After locating the line that bears "Schedule your AC repair: Denver– use our", restate word for word that line and the rest of the listing to its final line, excluding all pictures.
· · · · · · ·
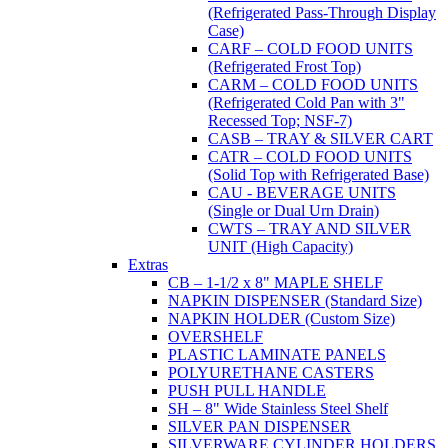
(Refrigerated Pass-Through Display
Case)
CARF – COLD FOOD UNITS
(Refrigerated Frost Top)
CARM – COLD FOOD UNITS
(Refrigerated Cold Pan with 3"
Recessed Top; NSF-7)
CASB – TRAY & SILVER CART
CATR – COLD FOOD UNITS
(Solid Top with Refrigerated Base)
CAU - BEVERAGE UNITS
(Single or Dual Urn Drain)
CWTS – TRAY AND SILVER
UNIT (High Capacity)
Extras
CB – 1-1/2 x 8" MAPLE SHELF
NAPKIN DISPENSER (Standard Size)
NAPKIN HOLDER (Custom Size)
OVERSHELF
PLASTIC LAMINATE PANELS
POLYURETHANE CASTERS
PUSH PULL HANDLE
SH – 8" Wide Stainless Steel Shelf
SILVER PAN DISPENSER
SILVERWARE CYLINDER HOLDERS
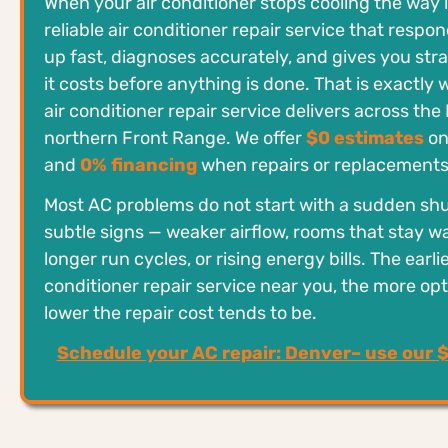
When your air conditioner stops cooling the way 
reliable air conditioner repair service that respo
up fast, diagnoses accurately, and gives you st
it costs before anything is done. That is exactl
air conditioner repair service delivers across th
northern Front Range. We offer
$0 estimates
on
and
0% financing
when repairs or replacements
Most AC problems do not start with a sudden sh
subtle signs — weaker airflow, rooms that stay w
longer run cycles, or rising energy bills. The earlie
conditioner repair service near you, the more op
lower the repair cost tends to be.
Schedule your AC repair: Denver– use our 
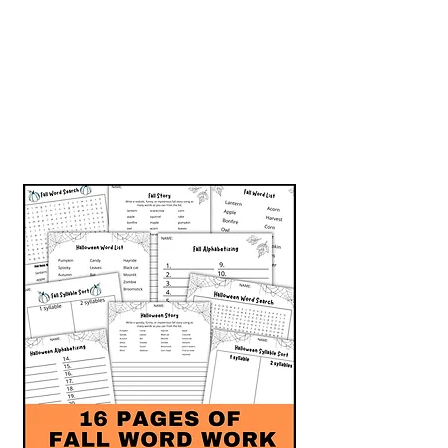
Grab this fall-themed word
work today!
Enjoy some autumn fun
while sneaking in ELA skill
practice.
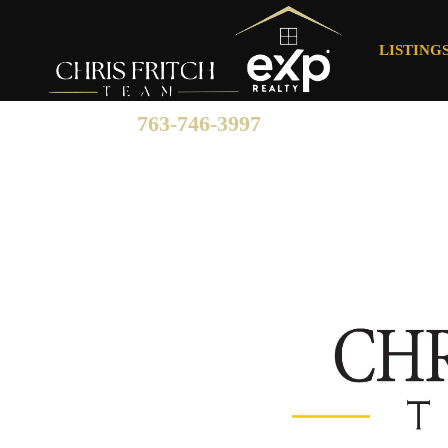
LISTING
763-746-3997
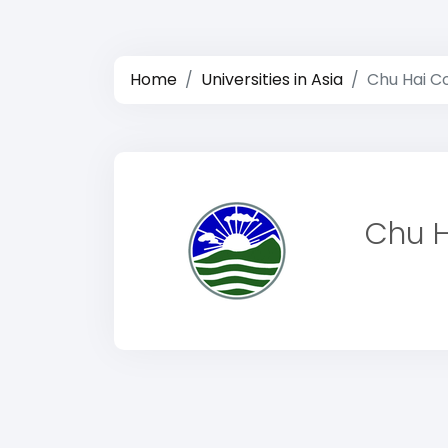
Home
Universities in Asia
Chu Hai Co
Chu H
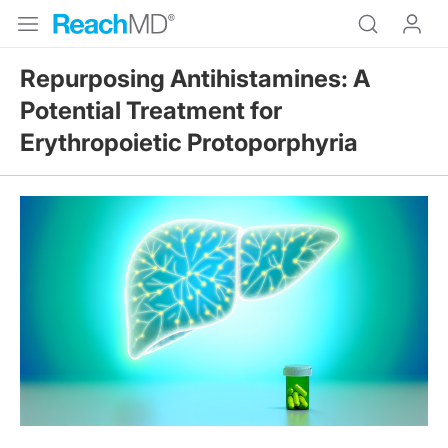
Repurposing Antihistamines: A
Potential Treatment for
Erythropoietic Protoporphyria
· · · · · · ·
FINISHED TASK —
Schedule your AC repair: Denver– use our 
Grab this fall-themed word
work today!
Enjoy some autumn fun
while sneaking in ELA skill
practice.
LISTING
763-746-3997
Home
Universities in Asia
Chu Hai Co
Chu H
Repurposing Antihistamines: A
Potential Treatment for
Erythropoietic Protoporphyria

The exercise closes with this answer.